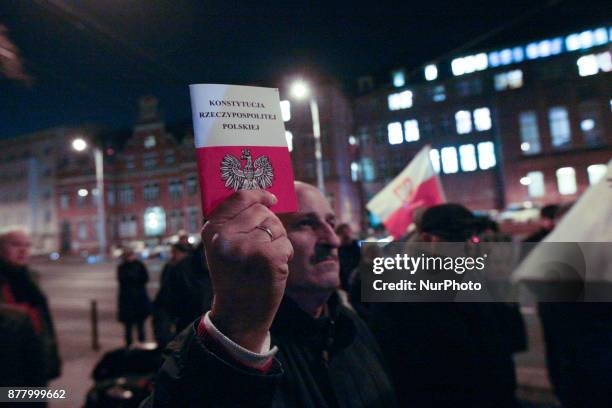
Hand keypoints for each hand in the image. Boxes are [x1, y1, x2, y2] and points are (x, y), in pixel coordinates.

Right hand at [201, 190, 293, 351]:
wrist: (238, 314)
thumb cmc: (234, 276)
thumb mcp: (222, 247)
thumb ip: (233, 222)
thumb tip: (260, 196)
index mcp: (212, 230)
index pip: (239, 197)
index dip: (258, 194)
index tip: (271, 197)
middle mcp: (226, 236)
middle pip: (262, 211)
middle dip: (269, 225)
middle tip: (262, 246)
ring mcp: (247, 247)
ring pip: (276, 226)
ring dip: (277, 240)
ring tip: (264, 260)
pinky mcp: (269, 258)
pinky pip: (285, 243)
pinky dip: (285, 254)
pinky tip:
+++++
**ACTION ITEM:** Quote the material word for word, dropping any images it holds.

**RESULT OF THIS EXERCISE:**
Hand keypoints for each hand in the image. Boxes are [x1, y1, x2, y2] and points are (x, y), in pixel coordinates.

Right hand at [201, 190, 293, 351]:
wrist: (238, 314)
thumb cmc: (234, 276)
thumb mcp: (222, 247)
thumb ip: (233, 222)
thumb tip: (260, 196)
index mcp: (212, 230)
index pip: (239, 197)
index dip: (258, 194)
index tip: (271, 197)
middle mcp: (226, 236)
middle pip: (262, 211)
middle dip: (269, 225)
middle tip: (262, 246)
ring mcp: (247, 247)
ring pip: (276, 226)
ring dip: (277, 240)
ring tip: (264, 260)
pinky mcp: (269, 258)
pinky pip: (285, 243)
pinky dip: (285, 254)
pinky tip:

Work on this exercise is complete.